What can New Yorkers expect of Chancellor Rosa? Although it will take time to unwind the bad policies of the past, this is what I predict will eventually change.
- Rosa will lead the Board of Regents to exercise their new freedom under ESSA. She will push for much more than a “name change” in the Common Core standards, and ensure that revisions are deep and real.
- There will be more local control, and less state control in teacher evaluations. Test scores will, in time, be removed.
- New Yorkers should expect a far greater emphasis on closing the Opportunity Gap. As Rosa said, before being confirmed, “We need to re-conceptualize the work we are doing especially around equity and social justice.”
- Tests will become dramatically shorter as high-stakes consequences are removed, and both their content and cut scores will shift toward a rational definition of grade level. Testing will no longer be the sole measure of school quality.
- The impossible and inappropriate Common Core test-based graduation standards for the Class of 2022 will not be put into place.
- There will be greater consideration and empathy reflected in policy for students with disabilities, students who live in poverty, and English Language Learners.
- Parents and rank and file educators will have greater voice. She will move beyond the Albany players. Astroturf groups supported by corporate reformers such as Educators for Excellence and High Achievement New York will have their influence decline.
- Student privacy will be guarded when data is collected. The era of “driven by data” will end.
- Commissioner Mary Ellen Elia will either dramatically change her positions on the Common Core and the use of test scores in teacher evaluations, or she will leave.
- There will be greater oversight and accountability for charter schools in New York State.
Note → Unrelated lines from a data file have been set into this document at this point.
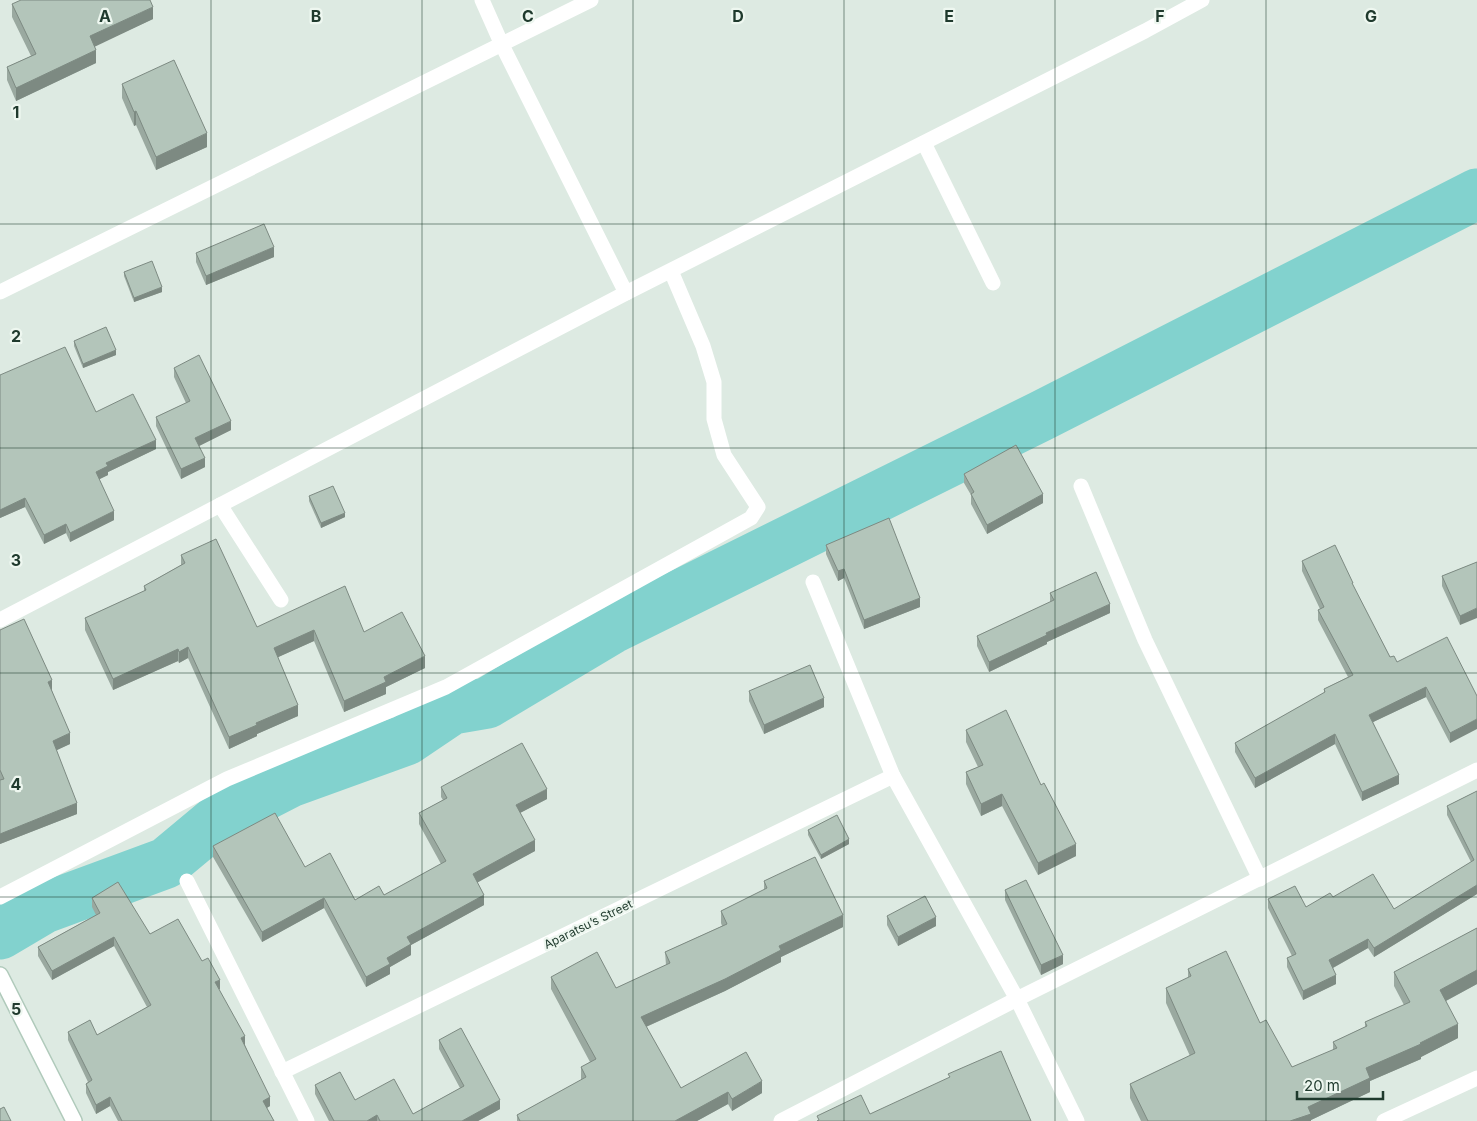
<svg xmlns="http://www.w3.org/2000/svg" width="1477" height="1121" font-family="Inter,sans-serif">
<rect width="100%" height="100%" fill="#ddeae2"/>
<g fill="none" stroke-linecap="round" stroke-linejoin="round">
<!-- river -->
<polyline stroke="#82d2ce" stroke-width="51" points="0,934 44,908 166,863 220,818 290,782 406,740 452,709 487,703 611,629 1041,416 1477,194"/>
<defs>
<polyline id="secondary" points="0,975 74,1121"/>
</defs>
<!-- secondary casing -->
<use href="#secondary" stroke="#b0cabb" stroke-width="18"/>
<!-- street -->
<g stroke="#fff" stroke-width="15">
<polyline points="482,0 502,45 626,293"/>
<polyline points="924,143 993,283"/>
<polyline points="0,292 591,0"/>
<polyline points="1081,486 1145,640 1260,879"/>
<polyline points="220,505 281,600"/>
<polyline points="813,582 893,776 1017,999 1077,1121"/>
<polyline points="0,620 626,293 1145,31 1202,0"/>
<polyline points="187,881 307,1121"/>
<polyline points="0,897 227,779 446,687 751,518 758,507 724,455 714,419 714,382 703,346 671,271"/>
<polyline points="282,1072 893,776"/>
<polyline points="781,1121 1017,999 1477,770"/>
<polyline points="1384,1121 1477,1078"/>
</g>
<!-- secondary -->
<use href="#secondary" stroke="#fff" stroke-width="15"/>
</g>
<!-- wall -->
<g fill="#9aa9a0">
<polygon points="12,4 153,19 94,46 96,63 16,101 7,80 7,67 31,56 12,17"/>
<polygon points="122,84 207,147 156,170 136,125 134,126 122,98"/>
<polygon points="196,253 274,257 206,285 196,262"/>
<polygon points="124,272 162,292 134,302 124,276"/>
<polygon points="74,341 116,355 83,368 74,346"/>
<polygon points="174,368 231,430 199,446 205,467 181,479 156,426 156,417 186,403 174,377"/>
<polygon points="0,375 96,412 156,449 108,472 108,475 99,479 114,520 70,542 66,533 44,544 25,507 0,518"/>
<polygon points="964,474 1043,503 987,534 971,504 971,495 964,483"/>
<polygon points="309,496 345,517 321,528 309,501"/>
<polygon points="826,545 920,607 864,629 844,578 838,581 826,554"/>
<polygon points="181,555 257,627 364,632 425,668 386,687 386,694 344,712 314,641 278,657 298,716 257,734 257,736 229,749 188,658 179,663 178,661 113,690 85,630 85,618 144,591 144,586 181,565"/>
<polygon points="1302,561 1353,586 1390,657 1397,662 1477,696 1450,743 1426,697 1373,722 1399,784 1362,801 1335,744 1255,788 1235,752 1235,743 1324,693 1324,689 1348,677 1318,620 1318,610 1320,609 1302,571"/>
<polygon points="1477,562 1460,625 1442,586 1442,576"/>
<polygon points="1050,593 1110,613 1047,642 1047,644 989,672 977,646 977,636 1050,602"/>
<polygon points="0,630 52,691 70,744 56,750 77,814 0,844"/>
<polygon points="749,691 824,707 764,734 749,701"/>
<polygon points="966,730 1041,785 1076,856 1038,875 1002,806 981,816 966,784 966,772 978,767 966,742"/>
<polygon points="441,787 547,799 520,813 535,851 477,882 484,905 411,945 411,955 390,967 390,974 366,987 324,908 262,942 213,857 213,846 305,867 355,900 384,895 441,864 419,824 419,813 443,800 441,797"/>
<polygon points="1477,791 1477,894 1374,957 1368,948 1333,968 1336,984 1303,1000 1287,967 1287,958 1292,956 1268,908 1268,899 1306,907 1333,897 1394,909 1471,862 1447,815 1447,806"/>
<polygon points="808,830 849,844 821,859 808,835"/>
<polygon points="764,881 843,927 781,957 781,962 725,991 646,1027 681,1088 762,1093 732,1111 728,1104 697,1121 517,1121 517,1115 581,1080 581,1067 590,1062 551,989 551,977 616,988 666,965 665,952 722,926 721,923 721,911 764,890"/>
<polygon points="1005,890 1063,964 1041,975 1005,900"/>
<polygon points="92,898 150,934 202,961 220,989 219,989 245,1045 270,1106 267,1108 274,1121 118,1121 110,1106 96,1114 86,1093 86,1084 88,1082 68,1040 68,1032 97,1035 147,1007 114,946 52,980 38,956 38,947 96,915 92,907"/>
<polygon points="887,916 936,926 898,946 887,925"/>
<polygon points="1477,928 1477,984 1446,1001 1458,1038 1421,1057 1421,1059 1370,1081 1370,1092 1311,1120 1311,1121 1141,1121 1130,1098 1130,1084 1190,1056 1166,1003 1166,988 1188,978 1188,969 1260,1023 1292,1067 1333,1050 1333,1042 1365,1027 1365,1022 1404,1005 1394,986 1394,972"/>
<polygon points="439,1040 500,1109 478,1121 329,1121 315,1094 315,1085 355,1100 413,1114 460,1088 439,1049"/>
</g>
<!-- shaded-wall -->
<g fill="#7d8a82">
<polygon points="153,7 153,19 90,49 90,36"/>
<polygon points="96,50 96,63 16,101 16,88"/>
<polygon points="136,111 136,125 134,126 134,112"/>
<polygon points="207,133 207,147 156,170 156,157"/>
<polygon points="274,247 274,257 206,285 206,276"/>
<polygon points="162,287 162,292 134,302 134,298"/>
<polygon points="116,350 116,355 83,368 83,364"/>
<polygon points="231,421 231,430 195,448 195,438"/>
<polygon points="156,440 156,449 108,472 108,475 96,481 96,472 106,463"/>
<polygon points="205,458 205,467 181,479 181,469"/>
<polygon points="1043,494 1043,503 987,534 987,525"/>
<polygon points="25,498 25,507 0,518 0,510"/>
<polygon points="114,511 114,520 70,542 70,533"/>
<polygon points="345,513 345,517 321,528 321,523"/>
<polygon points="66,524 66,533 44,544 44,535"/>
<polygon points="844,569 844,578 838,581 838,571"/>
<polygon points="920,598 920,607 864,629 864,620"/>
<polygon points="1110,604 1110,613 1047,642 1047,644 989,672 989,662 1046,633"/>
<polygon points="1477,608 1477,618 1460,625 1460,616"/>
<polygon points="314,630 314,641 274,659 274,648"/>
<polygon points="188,647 188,658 179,663 179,652"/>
<polygon points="178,649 178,661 113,690 113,679"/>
<polygon points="425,656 425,668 386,687 386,694 344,712 344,701 384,677"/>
<polygon points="52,680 52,691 48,693 48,682"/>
<polygon points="1426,687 1426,697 1369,724 1369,715"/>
<polygon points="824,698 824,707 764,734 764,725"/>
<polygon points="298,705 298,716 257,734 257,736 229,749 229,737 256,723"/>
<polygon points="1477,719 1477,729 1450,743 1450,733"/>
<polygon points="70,733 70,744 53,752 53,741"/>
<polygon points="1335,734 1335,744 1255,788 1255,778"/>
<polygon points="1399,775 1399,784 1362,801 1362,792"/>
<polygon points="547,789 547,799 516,815 516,805"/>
<polygon points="1002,794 1002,806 981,816 981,804"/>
<polygon points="77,803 77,814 0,844 0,834"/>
<polygon points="849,839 849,844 821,859 821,855"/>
<polygon points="535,840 535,851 473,885 473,874"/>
<polygon points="1076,844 1076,856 1038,875 1038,863"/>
<polygon points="1477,885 1477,894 1374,957 1374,948"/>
<polygon points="484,895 484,905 411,945 411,955 390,967 390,974 366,987 366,977 387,958 407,937"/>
<polygon points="324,898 324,908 262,942 262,932"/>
<polygon points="843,915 843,927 781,957 781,962 725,991 641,1029 641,1017 779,946"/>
<polygon points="936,917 936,926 898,946 898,937"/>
<polygon points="114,937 114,946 52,980 52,971"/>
<polygon points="1368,939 1368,948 1329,970 1329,960"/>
<polygon points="1063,955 1063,964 1041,975 1041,965"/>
<polygon points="1477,970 1477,984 1440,1004 1440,990"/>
<polygon points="1336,975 1336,984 1303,1000 1303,991"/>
<polygon points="220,980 220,989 215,991 215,982"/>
<polygon points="1458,1024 1458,1038 1421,1057 1421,1059 1370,1081 1370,1092 1311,1120 1311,1121 1290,1121 1308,1107 1366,1068 1420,1043"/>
<polygon points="245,1036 245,1045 241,1047 241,1038"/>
<polygon points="762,1081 762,1093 732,1111 732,1099"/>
<polygon points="728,1092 728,1104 697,1121 675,1121"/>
<polygon points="110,1097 110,1106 96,1114 96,1105"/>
<polygon points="270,1097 270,1106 263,1110 263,1101"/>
<polygon points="500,1100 500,1109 478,1121 462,1121"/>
<polygon points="377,1115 377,1121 367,1121"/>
</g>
<!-- building -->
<g fill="#b3c5ba" stroke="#7d8a82">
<polygon points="21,0 150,0 153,7 90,36 96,50 16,88 7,67 36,54 12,4"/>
<polygon points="174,60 207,133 156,157 136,111 134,112 122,84"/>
<polygon points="264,224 274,247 206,276 196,253"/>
<polygon points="152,261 162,287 134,298 124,272"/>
<polygon points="106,327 116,350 83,364 74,341"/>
<polygon points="65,347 96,412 133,394 156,440 106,463 108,466 96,472 114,511 70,533 66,524 44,535 25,498 0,510 0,375"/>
<polygon points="199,355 231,421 195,438 205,458 181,469 156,417 190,401 174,368"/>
<polygon points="1016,445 1043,494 987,525 971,494 974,492 964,474"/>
<polygon points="333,486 345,513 321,523 309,496"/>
<polygon points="889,518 920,598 864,620 844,569 838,571 826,545"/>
<polygon points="216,539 257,627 345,586 364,632 402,612 425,656 384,677 386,682 344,701 314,630 274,648 298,705 256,723 257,725 229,737 188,647 179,652 178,649 113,679 85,618 146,590 144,586 185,563 181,555"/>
<polygon points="1335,545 1353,583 1352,583 1390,657 1394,656 1397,662 1447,637 1477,696 1477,719 1450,733 1426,687 1369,715 1399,775 1362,792 1335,734 1255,778 1235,743 1325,692 1324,689 1353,675 1318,610 1324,607 1302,561"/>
<polygon points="1477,562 1477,608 1460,616 1442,576"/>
<polygon points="1096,572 1110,604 1046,633 1047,635 989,662 977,636 1054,600 1050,593"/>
<polygon points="24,619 52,680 48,682 70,733 53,741 77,803 0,834 0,780 4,779 0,770 0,630"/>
<polygon points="810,665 824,698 764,725 749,691"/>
<polygon points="1006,710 1041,785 1044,783 1076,844 1038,863 1002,794 981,804 966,772 983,765 966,730"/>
<polygon points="522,743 547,789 516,805 535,840 473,874 484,895 407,937 411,944 387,958 390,964 366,977 324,898 262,932 213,846 275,813 305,867 330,853 355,900 379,886 384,895 446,861 419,813 447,798 441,787"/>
<polygon points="1477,791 1477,885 1374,948 1368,939 1329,960 1336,975 1303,991 1287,958 1296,954 1268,899 1295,886 1306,907 1330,893 1333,897 1373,874 1394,909 1474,860 1447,806"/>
<polygon points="837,815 849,839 821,855 808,830"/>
<polygon points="815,857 843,915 779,946 781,950 725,979 641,1017 681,1088 746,1052 762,1081 732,1099 728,1092 675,1121 520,1121 517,1115 586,1077 581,1067 596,1059 551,977 597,952 616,988 670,963 665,952 727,924 721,911 767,888 764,881"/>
<polygon points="1026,880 1063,955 1041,965 1005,890"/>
<polygon points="118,882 150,934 178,919 202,961 208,958 220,980 215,982 245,1036 241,1038 270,1097 263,1101 274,1121 122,1121 110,1097 96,1105 86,1084 92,1080 68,1032 90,1020 97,1035 151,1005 114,937 52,971 38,947 100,913 92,898"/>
<polygon points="925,896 936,917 898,937 887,916"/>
<polygon points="1477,928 1477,970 1440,990 1458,1024 1420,1043 1421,1044 1366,1068 1370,1078 1308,1107 1311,1114 1290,1121 1148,1121 1130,1084 1195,1053 1166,988 1191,976 1188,969 1226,951 1260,1023 1266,1020 1292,1067 1337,1048 1333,1042 1367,1026 1365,1022 1410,1002 1394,972"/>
<polygon points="461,1028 500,1100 462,1121 380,1121 377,1115 367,1121 334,1121 315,1085 340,1072 355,1100 394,1079 413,1114 464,1086 439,1040"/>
<polygon points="1001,1051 1031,1121 817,1121 819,1120 817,1116 861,1095 870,1114 950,1077 948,1074"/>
<polygon points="4,1107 11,1121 0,1121 0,1109"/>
</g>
<!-- grid -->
<path fill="none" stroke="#1f3a2d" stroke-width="1" stroke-opacity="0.55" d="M211,0V1121M422,0V1121M633,0V1121M844,0V1121M1055,0V1121M1266,0V1121M0,224H1477M0,448H1477M0,673H1477M0,897H1477"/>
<g text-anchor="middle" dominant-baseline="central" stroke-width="4.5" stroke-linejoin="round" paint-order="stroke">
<!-- street labels -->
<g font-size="12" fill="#1f3a2d" stroke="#eef7f0">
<text transform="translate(588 924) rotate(-26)">Aparatsu’s Street</text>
</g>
</g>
<g font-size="16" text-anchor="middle" font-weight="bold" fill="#1f3a2d" stroke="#eef7f0" stroke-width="4.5" stroke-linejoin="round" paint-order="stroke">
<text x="105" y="22">A</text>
<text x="316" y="22">B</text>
<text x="528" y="22">C</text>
<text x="738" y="22">D</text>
<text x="949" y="22">E</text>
<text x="1160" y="22">F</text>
<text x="1371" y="22">G</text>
<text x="16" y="118">1</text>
<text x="16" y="342">2</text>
<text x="16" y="566">3</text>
<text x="16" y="790">4</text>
<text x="16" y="1015">5</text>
</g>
<!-- scale -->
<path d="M1297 1091v8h86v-8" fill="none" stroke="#1f3a2d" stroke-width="2.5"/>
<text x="1304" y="1091" font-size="15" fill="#1f3a2d" stroke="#eef7f0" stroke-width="4" paint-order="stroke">20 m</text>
</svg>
I have known and admired Betty Rosa since 2011. I worked with her on the Schools of Opportunity program last year. She holds high standards for schools and those who work in them, but also brings a deep understanding of the challenges that schools and students face. She understands that our public schools are the pillar of our democracy. She knows there are no “silver bullets” for school improvement. Over time her leadership will bring meaningful change and real solutions for the students of New York State.